_DATA SUPPLIED_
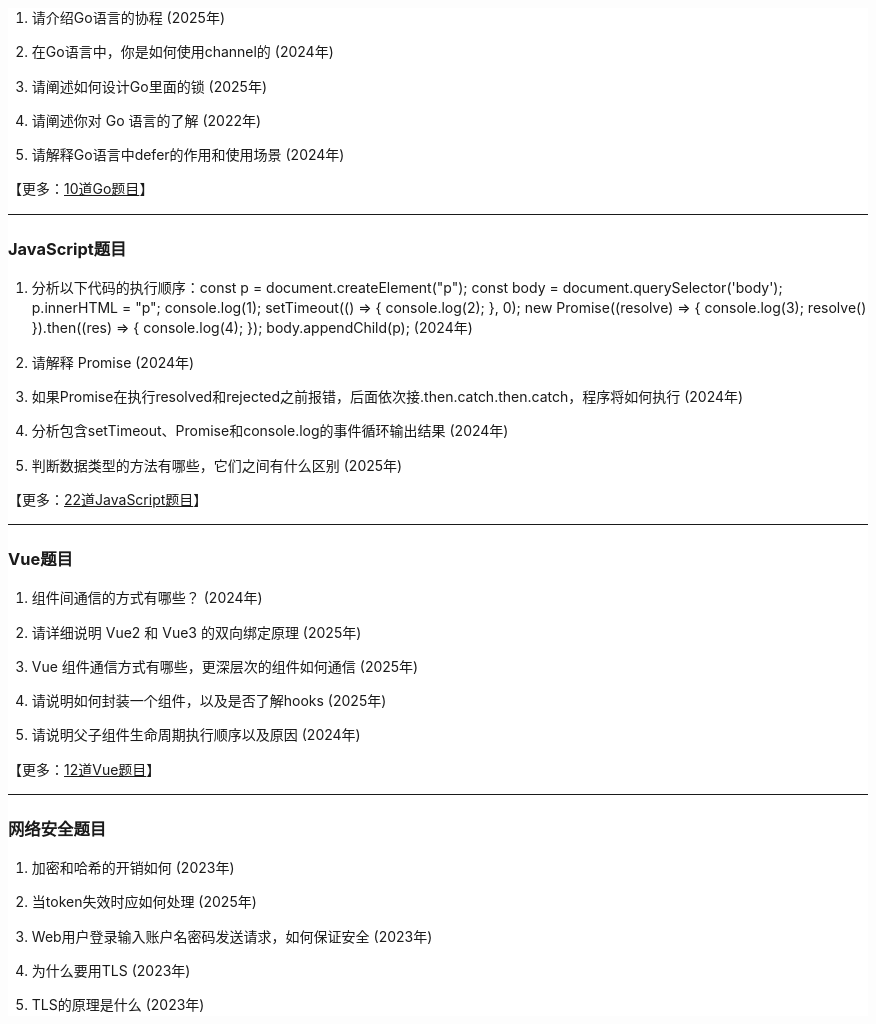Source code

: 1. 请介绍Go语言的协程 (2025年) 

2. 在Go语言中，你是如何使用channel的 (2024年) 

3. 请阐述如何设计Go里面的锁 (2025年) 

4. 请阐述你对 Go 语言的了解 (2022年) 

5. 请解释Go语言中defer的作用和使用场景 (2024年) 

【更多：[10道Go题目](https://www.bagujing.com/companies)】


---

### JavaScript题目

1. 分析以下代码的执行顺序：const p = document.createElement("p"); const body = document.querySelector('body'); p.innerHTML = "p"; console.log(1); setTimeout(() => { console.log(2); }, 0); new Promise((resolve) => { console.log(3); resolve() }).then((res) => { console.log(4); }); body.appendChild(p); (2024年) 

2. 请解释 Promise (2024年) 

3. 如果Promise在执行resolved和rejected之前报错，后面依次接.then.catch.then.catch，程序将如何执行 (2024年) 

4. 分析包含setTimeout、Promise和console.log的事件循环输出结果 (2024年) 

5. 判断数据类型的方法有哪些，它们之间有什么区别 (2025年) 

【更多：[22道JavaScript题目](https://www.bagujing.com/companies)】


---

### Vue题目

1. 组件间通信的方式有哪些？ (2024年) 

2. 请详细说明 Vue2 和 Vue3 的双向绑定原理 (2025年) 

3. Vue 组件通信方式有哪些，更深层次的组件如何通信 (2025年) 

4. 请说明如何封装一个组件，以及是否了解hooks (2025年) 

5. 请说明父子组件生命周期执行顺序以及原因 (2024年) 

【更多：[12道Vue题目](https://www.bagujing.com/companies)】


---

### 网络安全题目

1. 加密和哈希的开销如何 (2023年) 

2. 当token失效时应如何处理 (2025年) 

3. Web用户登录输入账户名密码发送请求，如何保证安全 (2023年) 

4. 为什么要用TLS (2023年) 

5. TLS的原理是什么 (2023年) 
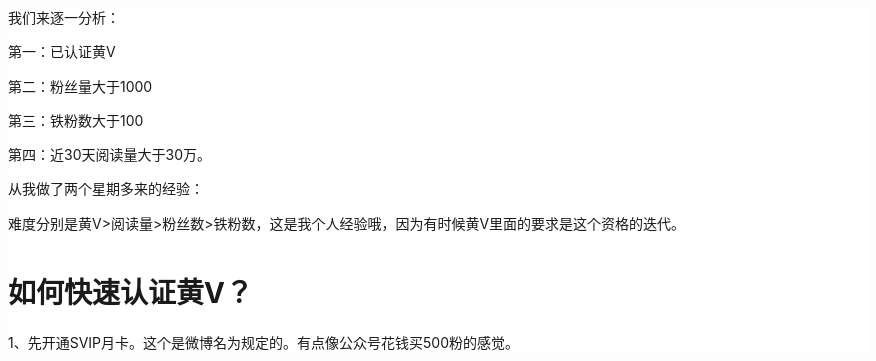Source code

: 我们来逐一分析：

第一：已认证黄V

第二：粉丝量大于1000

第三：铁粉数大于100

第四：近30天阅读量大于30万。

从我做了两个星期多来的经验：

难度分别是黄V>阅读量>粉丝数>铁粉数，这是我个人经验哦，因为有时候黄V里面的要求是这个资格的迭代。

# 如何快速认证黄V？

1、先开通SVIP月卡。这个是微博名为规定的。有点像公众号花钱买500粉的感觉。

_WORK REQUEST_
Reproduce word for word the lines of the listing from the one containing "第二：粉丝量大于1000" through the end of the listing, including both.

_EXERCISE SOLUTION_
第二：粉丝量大于1000

第三：铁粉数大于100

第四：近30天阅读量大于30万。

从我做了两个星期多来的经验：

难度分别是黄V>阅读量>粉丝数>铁粉数，这是我个人经验哦，因为有时候黄V里面的要求是这个资格的迭代。

# 如何快速认证黄V？

1、先开通SVIP月卡。这个是微博名为规定的。有点像公众号花钱买500粉的感觉。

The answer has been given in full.